::: DATASET EXTRACT
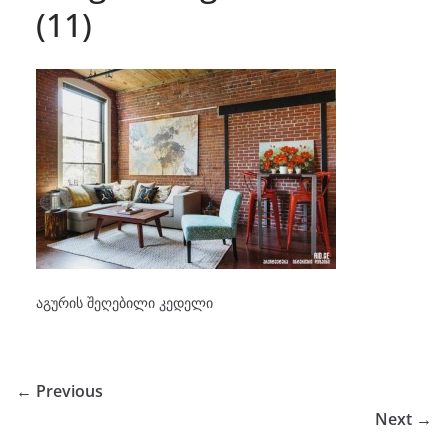
(11)
აგურის შეღებილი კედელი
← Previous
Next →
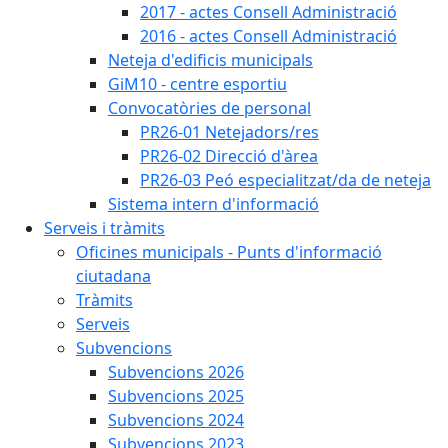
2017 - actes Consell Administració
2016 - actes Consell Administració
Neteja d'edificis municipals
GiM10 - centre esportiu
Convocatòries de personal
PR26-01 Netejadors/res
PR26-02 Direcció d'àrea
PR26-03 Peó especialitzat/da de neteja
Sistema intern d'informació
Serveis i tràmits
Oficines municipals - Punts d'informació
ciutadana
Tràmits
Serveis
Subvencions
Subvencions 2026
Subvencions 2025
Subvencions 2024
Subvencions 2023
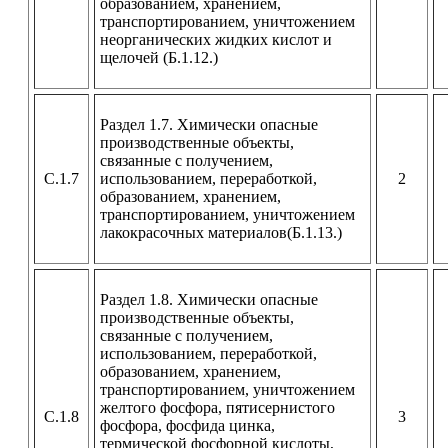
образованием, хранением,
транспортированием, уничтожением
неорганических жидких кислот и
щелочей (Б.1.12.)
Раздел 1.7. Химически опасные
производственные объекты,
связанные с получением,
С.1.7
использованием, переработкой,
2
образованием, хранением,
транспортированием, уничтожением
лакокрасочных материалов(Б.1.13.)
Раздел 1.8. Химически опасные
производственные объекты,
связанные с получением,
использованием, переработкой,
образованием, хранением,
транспортированием, уничтожением
желтого фосфора, пятисернистого
С.1.8
3
фосфора, фосфида цинка,
термической фосфорной кислоты,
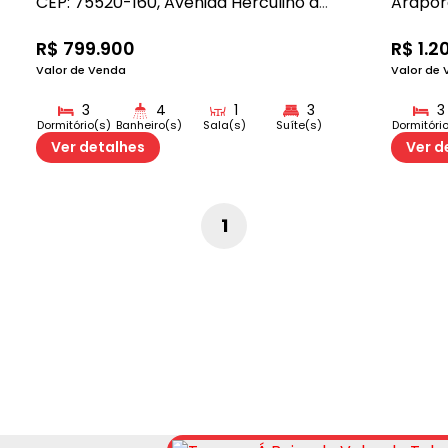
CEP: 75520-160
,
Avenida Herculino de Araújo
,
N°:
Arapor
S/N
R$
799.900
R$
1.2
Valor de Venda
Valor de
3
4
1
3
3
Dormitório(s)
Banheiro(s)
Sala(s)
Suíte(s)
Dormitóri
230m²
2
Ver detalhes
Ver d
Total:
Vaga(s
1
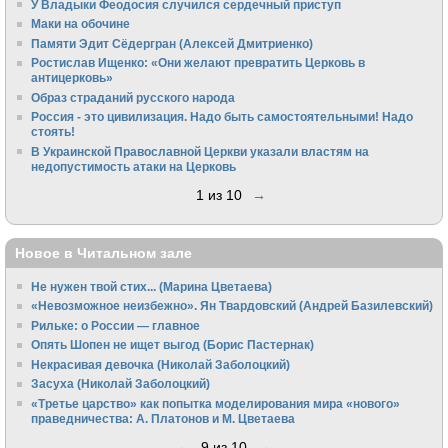
У Владыки Феодосия случился сердечный приступ
Маки на обочине
Памяти Эдит Сёдергран (Алексей Дмитриенко)
Ростислав Ищенко: «Они желают превратить Церковь в
антицерковь»
Образ страданий русского народа
Россия - это цивилизация. Надо быть самостоятельными! Надо
стоять!
В Украинской Православной Церкви указали властям на
недопустимость атаки на Церковь
1 из 10
→
Новое в Читальном зале
Не нужен твой стих... (Марина Цветаева)
«Невозможное неизбежно». Ян Твардовский (Андрей Базилевский)
Рильке: о России — главное
Опять Шопен не ищет выгод (Борис Пастернак)
Некрасивая девочка (Николай Заболоцкий)
Засуха (Николай Заболоцкий)
«Третье царство» как попытка моделирования мира «нового»
праведничества: А. Платонов и М. Цветаева
←
9 из 10
→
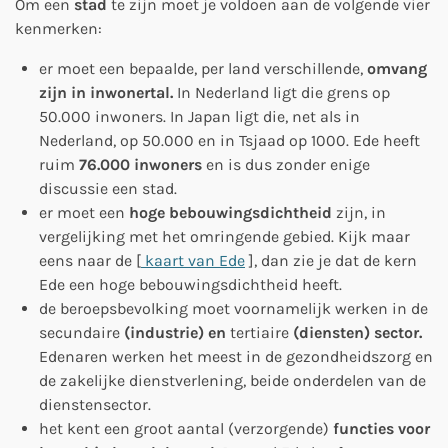
Om een
stad
te zijn moet je voldoen aan de volgende vier
kenmerken:
er moet een bepaalde, per land verschillende,
omvang
zijn in inwonertal.
In Nederland ligt die grens op
50.000 inwoners. In Japan ligt die, net als in
Nederland, op 50.000 en in Tsjaad op 1000. Ede heeft
ruim
76.000 inwoners
en is dus zonder enige
discussie een stad.
er moet een
hoge bebouwingsdichtheid
zijn, in
vergelijking met het omringende gebied. Kijk maar
eens naar de [
kaart van Ede
], dan zie je dat de kern
Ede een hoge bebouwingsdichtheid heeft.
de beroepsbevolking moet voornamelijk werken in de
secundaire
(industrie) en
tertiaire
(diensten) sector.
Edenaren werken het meest in de gezondheidszorg en
de zakelijke dienstverlening, beide onderdelen van de
dienstensector.
het kent een groot aantal (verzorgende)
functies voor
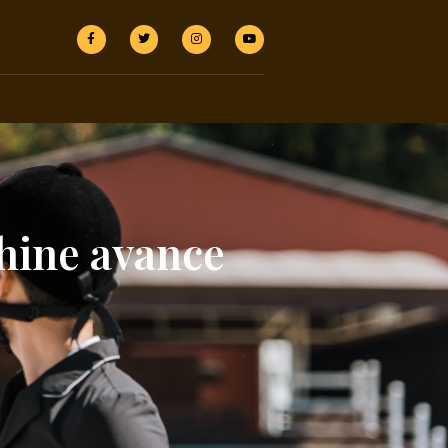
hine avance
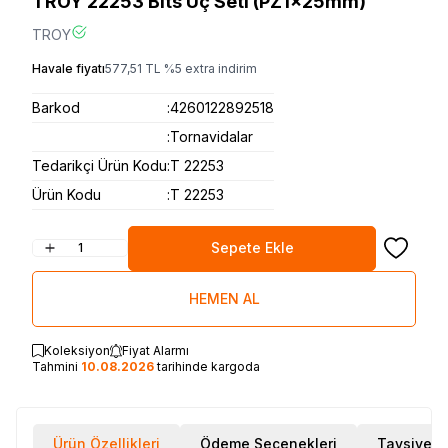
TROY 22253 Bits Uç Seti (PZ1x25mm)
TROY
Havale fiyatı
577,51
TL
%
5
extra indirim
Barkod
:
4260122892518
:
Tornavidalar
Tedarikçi Ürün Kodu
:
T 22253
Ürün Kodu
:
T 22253
Sepete Ekle
Favoriye
HEMEN AL
Koleksiyon
Fiyat Alarmı
Tahmini
10.08.2026
tarihinde kargoda
Ürün Özellikleri
Ödeme Seçenekleri
Tavsiye E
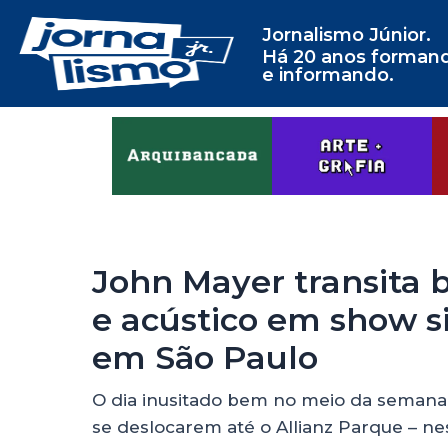
Jornalismo Júnior.
Há 20 anos forman
e informando.
John Mayer transita b
e acústico em show s
em São Paulo
O dia inusitado bem no meio da semana 
se deslocarem até o Allianz Parque – nes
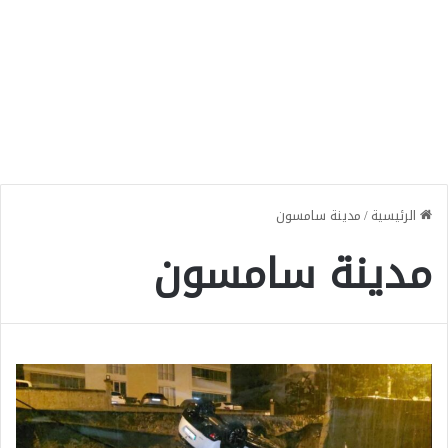
الرئيسية
/
مدينة سامسون
مدينة سامسون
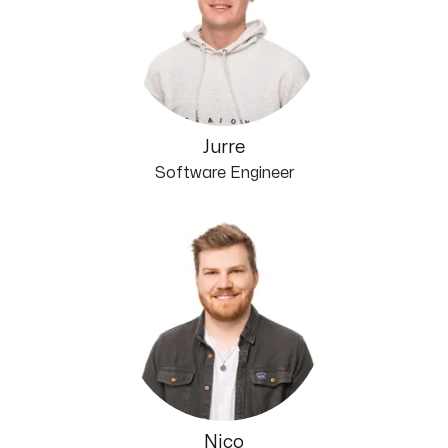
Jurre
Software Engineer
Nico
::::::
### WORK TO BE COMPLETED
Copy every line above that includes the string "Химически".

### TASK RESPONSE
Раздел 1.7. Химически опасные
Раздел 1.8. Химически опасные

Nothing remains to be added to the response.